Clinical features compared between different patterns
Compared with those with Airway pattern, RPC patients with Ear pattern presented with higher incidence of ocular involvement (38.7% vs 8.3%, P<0.001) and arthritis (27.4% vs 4.2%, P=0.002) but relative lower incidence of nasal chondritis (6.5% vs 25%, P=0.011). Importantly, RPC patients with Airway pattern had higher mortality rate compared with those with Ear pattern (29.2% vs 1.6%, P=0.015). Interestingly, Overlap pattern seems to be a combination of Ear pattern and Airway pattern, since RPC patients with Overlap pattern presented intermediate incidence rate of ocular involvement (23.1%) and arthritis(15.4%) and mortality rate(23.1%) between that of those with Ear pattern and Airway pattern, but relatively higher incidence of hearing loss(23.1%) and nasal chondritis(30.8%) compared to those with Ear pattern and Airway pattern (Table 3). Among 3 Airway-Ear negative pattern patients, all presented with ocular involvement and 2 presented with hearing loss, nasal chondritis, and arthritis respectively. No significant difference of age at disease onset was detected between different patterns but Ear pattern presented lower CRP level compared with Airway pattern and Overlap pattern, indicating lower inflammation of RPC patients with Ear pattern (Table 3).

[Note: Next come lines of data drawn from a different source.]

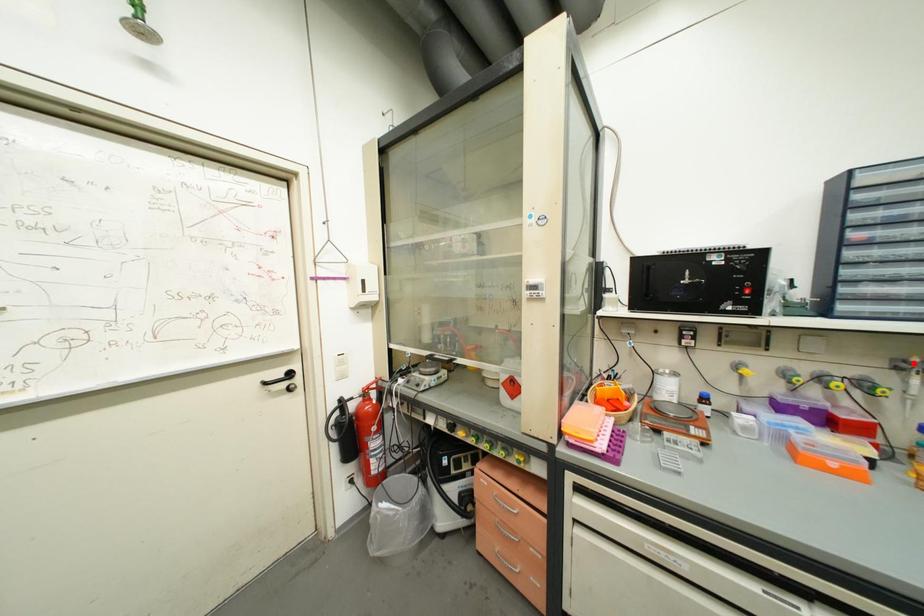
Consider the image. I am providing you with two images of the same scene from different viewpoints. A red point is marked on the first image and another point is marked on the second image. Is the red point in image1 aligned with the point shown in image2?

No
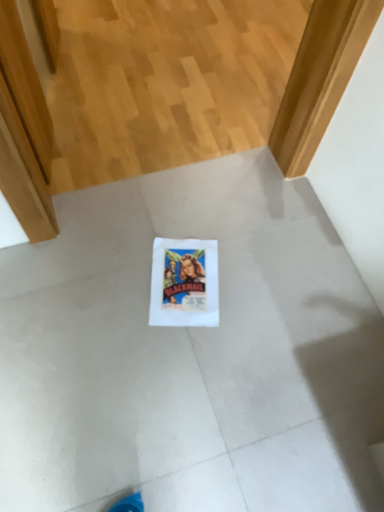
Image resolution: width=384 pixels, height=512 pixels. What are the coordinates of `vacant area on top of white paper flyer at center (from a real-world perspective)` in the screenshot? It's located at (184, 270).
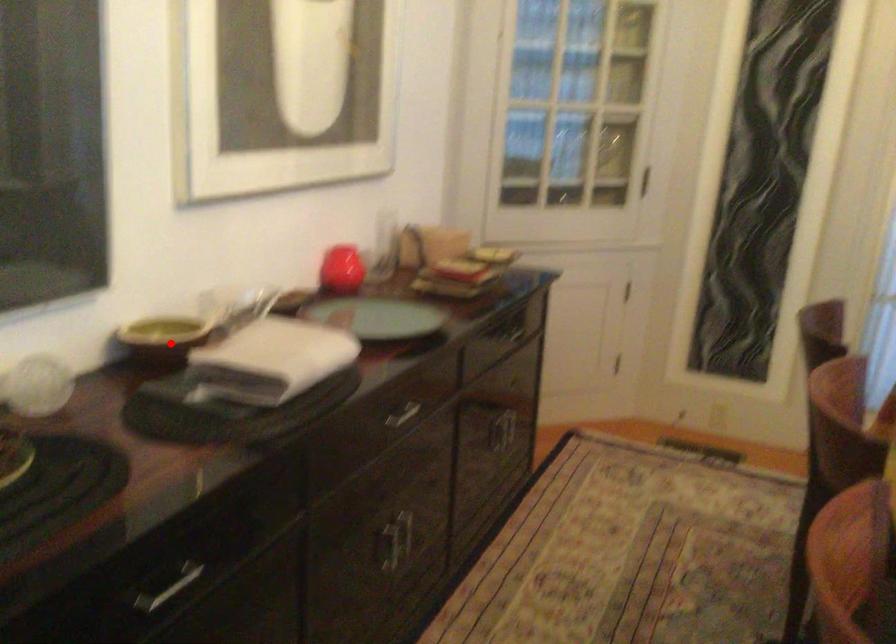
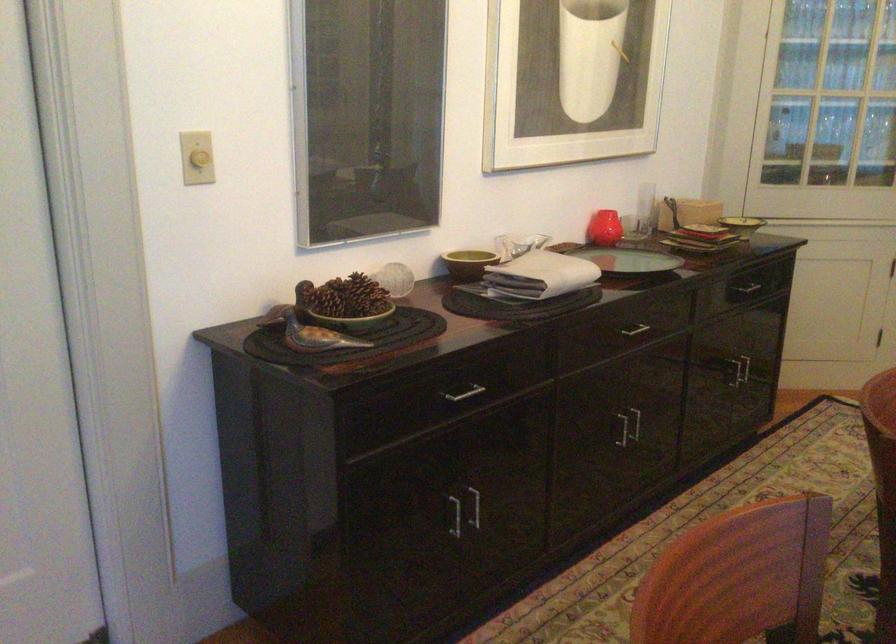
Find the pixel in the second image that matches the highlighted location in the first image.

(468, 263)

There were 18 deaths (14.3%) during a median follow-up of 23.5 months (range 5-81 months), and the causes of deaths were refractory disease (n=13), pulmonary infection (n=3), brain tumor (n=1), and unknown cause (n=1), 1 with ear pattern (died of brain tumor), 14 with airway pattern and 3 with overlap pattern.
The probability of survival was significantly different between Ear pattern and the other 2 patterns whereas no difference existed between Airway pattern and Overlap pattern (Figure 3). This indicates that airway involvement may be a predominant factor associated with poor prognosis.